* _Exercise A_:
Update the passage about MMM below between "If it were only" and "more substantial (Reed).", inclusive, replacing "record player" with "turntable".
* _Exercise B_:
Go on with the passage about MMM below, picking up after its final sentence.

If it were only that simple, to live in such a simpleton world. But anyone with a clue can easily figure out why MMM matters. If your aesthetic already included things such as Hendrix, the Velvet Underground, The Stooges, Black Sabbath, King Crimson, and so on, this made perfect sense in context, as ambient music for people with noise-attuned ears (much like Eno's ambient does the same for those with pop-attuned ears). Sometimes you feel like a nut, sometimes you don't. Sometimes you want to hear something inspired by a malfunctioning record player set at a near-inaudible level in a hospital room (Eno) and sometimes you need a sound inspired by something a bit more substantial (Reed).

* _Information_:
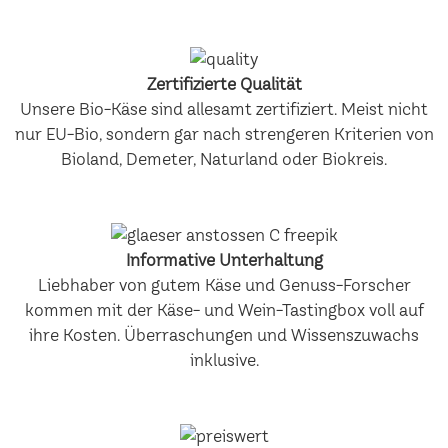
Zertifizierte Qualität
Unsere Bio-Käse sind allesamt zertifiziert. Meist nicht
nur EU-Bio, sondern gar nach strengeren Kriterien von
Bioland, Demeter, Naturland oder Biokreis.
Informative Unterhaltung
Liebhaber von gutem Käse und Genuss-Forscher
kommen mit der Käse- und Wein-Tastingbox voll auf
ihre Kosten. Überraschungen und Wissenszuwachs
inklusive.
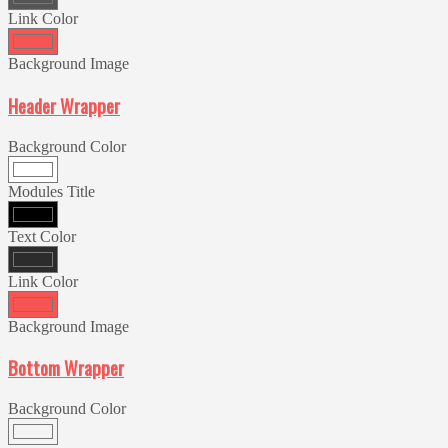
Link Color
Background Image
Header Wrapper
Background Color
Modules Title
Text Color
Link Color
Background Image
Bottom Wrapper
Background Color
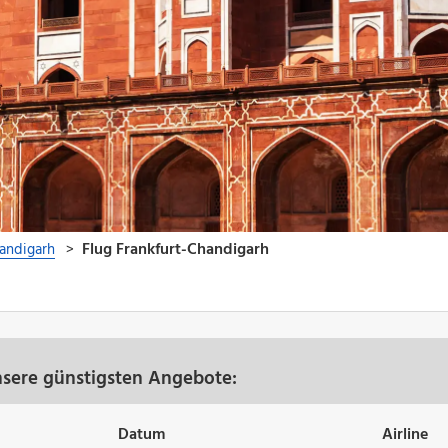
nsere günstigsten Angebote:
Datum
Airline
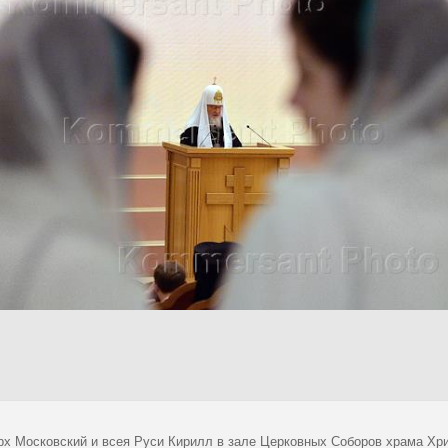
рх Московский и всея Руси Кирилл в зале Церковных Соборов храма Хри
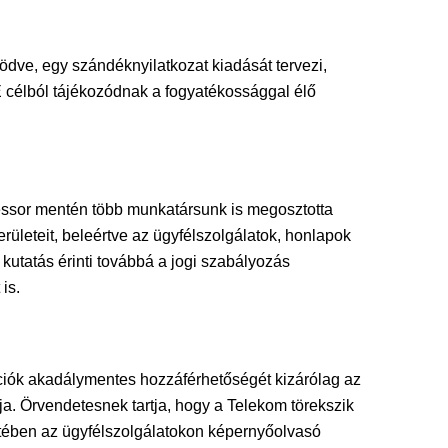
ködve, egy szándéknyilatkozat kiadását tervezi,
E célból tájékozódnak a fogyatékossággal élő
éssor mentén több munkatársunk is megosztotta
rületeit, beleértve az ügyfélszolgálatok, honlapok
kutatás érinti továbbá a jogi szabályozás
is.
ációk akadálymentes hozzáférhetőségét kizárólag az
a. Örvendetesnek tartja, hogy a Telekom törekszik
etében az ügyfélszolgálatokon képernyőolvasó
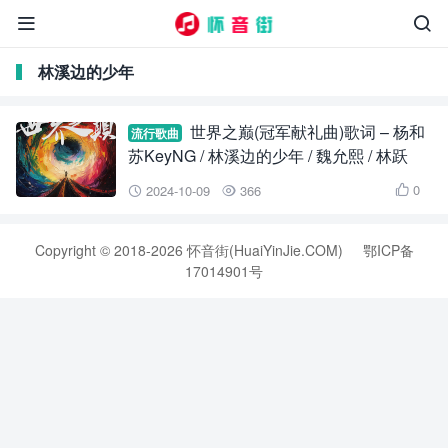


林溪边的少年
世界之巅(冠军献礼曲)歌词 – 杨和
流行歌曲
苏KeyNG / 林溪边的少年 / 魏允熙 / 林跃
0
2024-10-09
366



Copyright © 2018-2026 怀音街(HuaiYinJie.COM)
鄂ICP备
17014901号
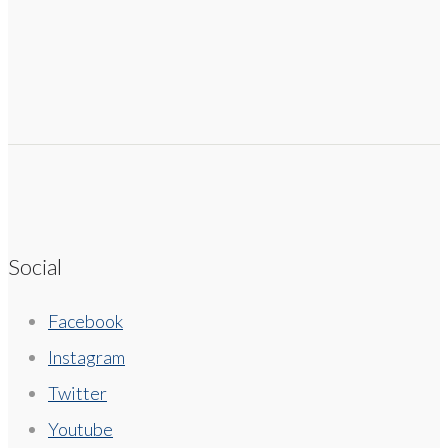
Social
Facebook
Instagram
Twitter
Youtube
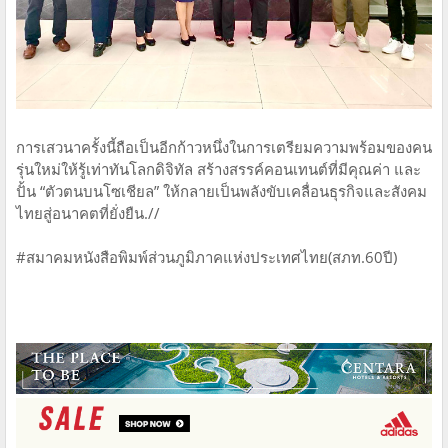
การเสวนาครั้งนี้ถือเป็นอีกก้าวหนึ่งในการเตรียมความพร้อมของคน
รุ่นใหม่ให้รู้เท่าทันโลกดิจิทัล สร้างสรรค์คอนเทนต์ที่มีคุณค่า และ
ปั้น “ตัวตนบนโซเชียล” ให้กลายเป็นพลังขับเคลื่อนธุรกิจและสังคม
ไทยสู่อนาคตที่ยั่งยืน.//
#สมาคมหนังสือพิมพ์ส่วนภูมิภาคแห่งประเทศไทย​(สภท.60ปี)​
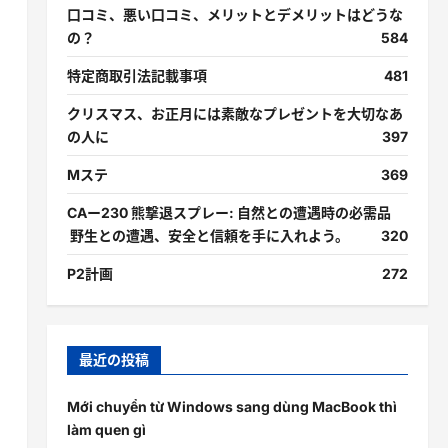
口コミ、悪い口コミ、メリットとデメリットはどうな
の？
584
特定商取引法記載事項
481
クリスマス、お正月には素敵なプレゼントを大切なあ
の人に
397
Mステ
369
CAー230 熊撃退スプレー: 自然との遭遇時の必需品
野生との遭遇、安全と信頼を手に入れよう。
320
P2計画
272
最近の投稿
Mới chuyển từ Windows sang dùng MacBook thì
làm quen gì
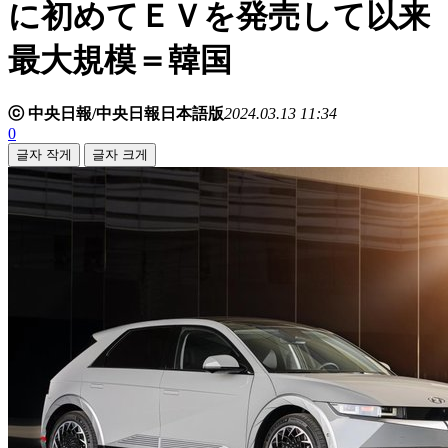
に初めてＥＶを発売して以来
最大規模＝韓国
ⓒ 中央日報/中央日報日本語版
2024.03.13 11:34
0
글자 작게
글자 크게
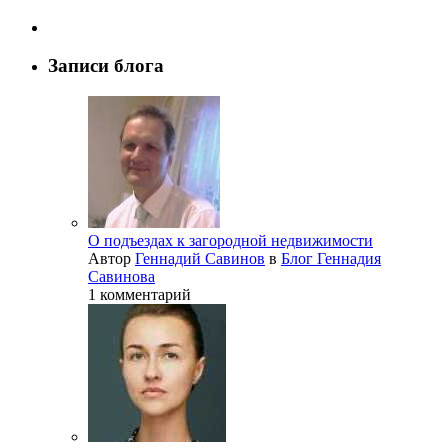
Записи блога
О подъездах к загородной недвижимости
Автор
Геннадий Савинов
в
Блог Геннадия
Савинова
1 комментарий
* * *
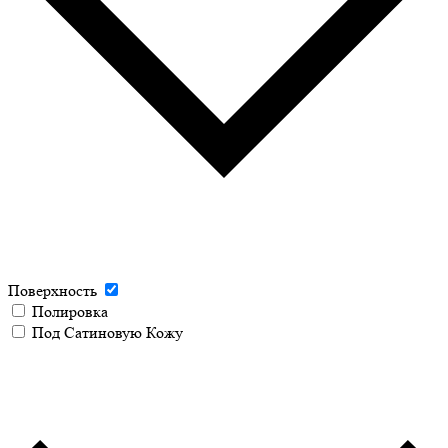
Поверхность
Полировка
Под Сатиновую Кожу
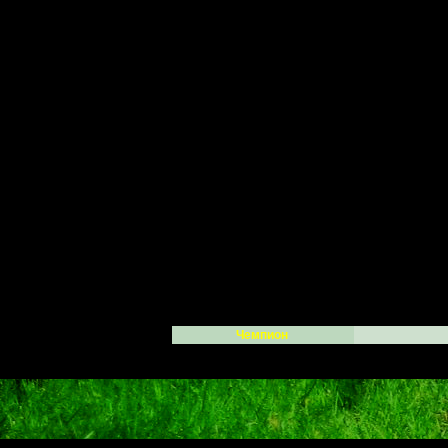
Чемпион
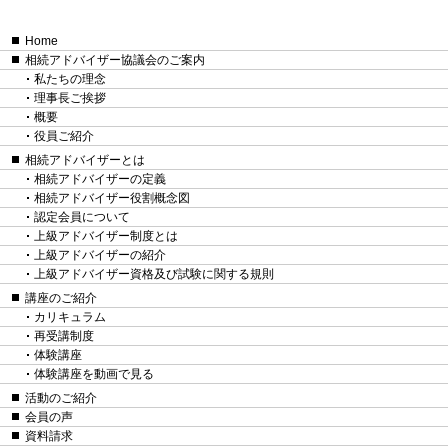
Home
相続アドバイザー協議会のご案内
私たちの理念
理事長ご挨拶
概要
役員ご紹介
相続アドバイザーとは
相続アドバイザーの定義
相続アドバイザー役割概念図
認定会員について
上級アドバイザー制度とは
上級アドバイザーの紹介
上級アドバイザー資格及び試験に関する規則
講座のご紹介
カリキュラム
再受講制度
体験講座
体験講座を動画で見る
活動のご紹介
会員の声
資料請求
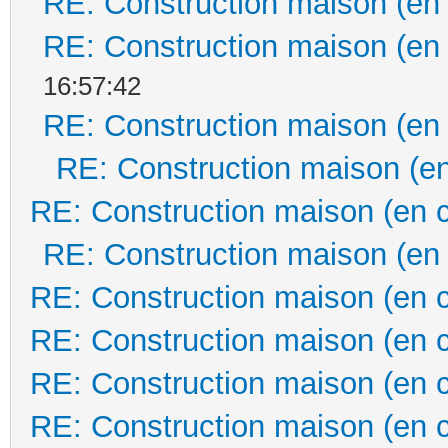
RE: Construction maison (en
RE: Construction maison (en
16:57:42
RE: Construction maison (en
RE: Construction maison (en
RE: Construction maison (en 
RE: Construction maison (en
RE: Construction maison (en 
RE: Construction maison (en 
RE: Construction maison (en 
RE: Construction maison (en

* _Exercise response A_:
If it were only that simple, to live in such a simpleton world. But anyone with a clue can easily figure out why MMM matters. If your aesthetic already included things such as Hendrix, the Velvet Underground, The Stooges, Black Sabbath, King Crimson, and so on, this made perfect sense in context, as ambient music for people with noise-attuned ears (much like Eno's ambient does the same for those with pop-attuned ears). Sometimes you feel like a nut, sometimes you don't. Sometimes you want to hear something inspired by a malfunctioning turntable set at a near-inaudible level in a hospital room (Eno) and sometimes you need a sound inspired by something a bit more substantial (Reed).

* _Exercise response B_:
Of course, to those who don't share the above aesthetic, MMM simply means that you paid X amount of dollars to own and listen to what sounds like a bunch of guitars and amps being thrown down a very long flight of stairs, or (as someone said back when this was first issued), 'the soundtrack of someone being administered electro-shock therapy for an hour'. Perhaps... but those reviewers mincing and squealing about how this is such a 'rip-off' probably don't see much in Pollock but a bunch of splattered paint, or get a headache from trying to read "Finnegan's Wake". Try to be charitable to them, even if they ARE clue-impaired to the point that they are obviously resentful of what they just can't understand.
Truth is, we still ended up with Throbbing Gristle (who toned down the foreground treble and added somewhat of a beat and 'lyrical content' to the concept), Einsturzende Neubauten and Test Department (who added everyday appliances to the mix, amped up the rhythmic aspects considerably, and re-incorporated a semblance of song structure) and Boyd Rice/Frank Tovey's EASY LISTENING FOR THE HARD OF HEARING (which dispenses with anything involving traditional instruments, and employs record player cartridges, tape snippets, and found sounds to create what are truly metal machine instrumental pop songs), just to name a few that emerged thereafter MMM hit the fans.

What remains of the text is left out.